Will future gadgets be the “face of big brother”? Jonathan Zittrain, professor of Internet law at Oxford Internet institute, published a book entitled The Future of the Internet—And How to Stop it. The online version of the book is distributed under the Creative Commons Attribution Non-Commercial Share-Alike 3.0 license and can be downloaded here.
In this book, Zittrain worries about whether the Internet can survive the freedom that produced it. Its openness is a reason why it spreads beyond nerds and their friends, in order to let other people exploit the space later on. In the beginning, there was a general purpose machine (PC), which was only restricted by its hardware limitations and did not have locks to limit its usage to what is accepted by the manufacturer.
Nowadays, there are high-tech gadgets which usually have a better usability and are more seamless. But, on the other hand, they are also controlled by their manufacturer, which are free to introduce locks. This fact is illustrated in the introduction by taking the iPhone as an example of a gorgeous but restricted high-tech gadget. In order to design the phone as a more user friendly device, Apple is controlling everything running on it, in order to prevent people from uploading crap that will stop the phone from operating properly. The first version was not open to run any third-party software at all, which was relaxed later on. However, there is still the enforced limitation that third-party software cannot be exchanged directly between users. When Bob wrote a great software for security enabled Instant Messaging, he cannot give it directly to Alice but needs to share it on the iTunes Application store, run by Apple. Even though this is less restrictive than disallowing third-party software at all, Apple can still control what is run on the iPhone and kill every software that is not wanted and also government can enforce that. This is a difference to the general purpose machine we know as personal computer.
The Internet follows an innovation model that he calls the “two people in a room” model, which is different to the ones preferred in most enterprises.

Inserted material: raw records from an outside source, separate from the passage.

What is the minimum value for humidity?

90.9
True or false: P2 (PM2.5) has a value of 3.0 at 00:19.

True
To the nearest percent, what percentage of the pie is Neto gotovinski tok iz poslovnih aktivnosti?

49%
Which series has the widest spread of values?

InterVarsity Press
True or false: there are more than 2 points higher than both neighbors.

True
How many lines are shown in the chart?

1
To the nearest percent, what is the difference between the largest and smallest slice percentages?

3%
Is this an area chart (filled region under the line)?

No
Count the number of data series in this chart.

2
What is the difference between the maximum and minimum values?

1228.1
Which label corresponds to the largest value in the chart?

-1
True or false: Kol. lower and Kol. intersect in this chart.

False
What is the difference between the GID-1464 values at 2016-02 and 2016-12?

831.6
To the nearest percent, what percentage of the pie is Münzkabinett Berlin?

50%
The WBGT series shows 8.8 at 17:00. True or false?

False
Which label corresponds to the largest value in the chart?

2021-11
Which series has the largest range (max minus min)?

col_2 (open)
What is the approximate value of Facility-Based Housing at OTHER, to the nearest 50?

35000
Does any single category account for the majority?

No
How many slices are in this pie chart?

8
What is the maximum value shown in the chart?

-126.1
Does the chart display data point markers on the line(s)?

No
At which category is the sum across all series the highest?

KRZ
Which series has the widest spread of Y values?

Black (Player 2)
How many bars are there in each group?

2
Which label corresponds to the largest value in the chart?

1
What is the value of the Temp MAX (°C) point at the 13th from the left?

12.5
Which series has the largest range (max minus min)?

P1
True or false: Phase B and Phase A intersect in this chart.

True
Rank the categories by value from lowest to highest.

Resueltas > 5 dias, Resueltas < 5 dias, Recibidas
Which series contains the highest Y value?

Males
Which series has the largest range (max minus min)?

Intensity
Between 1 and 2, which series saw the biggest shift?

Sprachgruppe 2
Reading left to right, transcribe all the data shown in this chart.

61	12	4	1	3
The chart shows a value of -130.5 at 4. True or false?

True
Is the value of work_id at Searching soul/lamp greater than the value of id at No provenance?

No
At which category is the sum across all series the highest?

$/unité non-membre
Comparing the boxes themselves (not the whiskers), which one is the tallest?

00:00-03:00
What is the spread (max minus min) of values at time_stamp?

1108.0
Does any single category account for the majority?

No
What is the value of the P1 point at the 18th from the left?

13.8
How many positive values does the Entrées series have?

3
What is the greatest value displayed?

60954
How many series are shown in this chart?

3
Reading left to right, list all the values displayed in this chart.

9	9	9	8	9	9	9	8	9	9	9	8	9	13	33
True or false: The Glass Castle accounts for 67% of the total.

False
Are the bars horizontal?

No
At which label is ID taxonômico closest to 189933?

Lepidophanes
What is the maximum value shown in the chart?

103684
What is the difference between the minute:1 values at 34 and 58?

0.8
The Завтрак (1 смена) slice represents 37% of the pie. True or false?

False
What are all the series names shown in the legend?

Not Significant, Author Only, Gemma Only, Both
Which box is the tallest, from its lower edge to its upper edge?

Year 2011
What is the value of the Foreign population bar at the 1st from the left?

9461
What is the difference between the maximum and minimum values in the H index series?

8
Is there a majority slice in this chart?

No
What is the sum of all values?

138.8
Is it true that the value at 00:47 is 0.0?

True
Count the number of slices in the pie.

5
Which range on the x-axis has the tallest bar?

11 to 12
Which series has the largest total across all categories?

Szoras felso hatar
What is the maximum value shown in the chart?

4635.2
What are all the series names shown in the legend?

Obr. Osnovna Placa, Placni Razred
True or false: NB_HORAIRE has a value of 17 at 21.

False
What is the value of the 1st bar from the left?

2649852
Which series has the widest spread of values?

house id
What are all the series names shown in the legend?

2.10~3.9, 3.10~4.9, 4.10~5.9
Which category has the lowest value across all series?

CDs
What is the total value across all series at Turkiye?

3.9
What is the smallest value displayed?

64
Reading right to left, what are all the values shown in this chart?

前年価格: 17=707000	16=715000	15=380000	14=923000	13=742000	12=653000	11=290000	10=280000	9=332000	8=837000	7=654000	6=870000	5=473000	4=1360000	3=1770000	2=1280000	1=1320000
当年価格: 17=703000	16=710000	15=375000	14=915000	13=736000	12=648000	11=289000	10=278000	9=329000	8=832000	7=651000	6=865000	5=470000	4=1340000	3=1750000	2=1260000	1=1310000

Metaphorically speaking, the two people in that imaginary room are hacking without following exact plans and even having a business plan or pre-defined milestones. This is different to the way CEO’s asked by Zittrain deal with innovation. In their models, people need to ensure that everything is planed ahead of time and well justified. But most of the interesting innovations in the last decades came from people who were not planing very far ahead.
Some people were working on KaZaA and wounded the music industry in more than a week. When they were done, they were about to take on the telecommunication industry and came up with Skype. This is the disruptive and unpredictable nature of the Internet as we know it. The question discussed in the book is how this might change in the future Internet.
Therefore, Zittrain gives a number of scenarios for the Internet of the future, where a plausible one is the “not with a bang, but with a whimper” scenario. In this scenario, we might end up in an ecosystem, where innovation takes place in the way known in many other industries; there is competition among a bunch of firms and, occasionally, they come up with something good. As Zittrain said in an interview with National Public Radio (NPR), he worries that, metaphorically, we end up with a technical elite class that swap files with each other and the mainstream will still have a narrow connection to that. The mainstream is using platforms where innovation is taking place very slowly and with the capacity to monitor and control very much.
Zittrain writes on page 5:
A lockdown on PCs and a corresponding rise of tethered appliances will eliminate what today we take for granted: a world where mainstream technology can be influenced, even revolutionized, out of left field. Stopping this future depends on some wisely developed and implemented locks, along with new technologies and a community ethos that secures the keys to those locks among groups with shared norms and a sense of public purpose, rather than in the hands of a single gatekeeping entity, whether public or private.
Although I did not finish reading the book yet, it appears to be well-written and worth reading for people interested in discussions on the future Internet.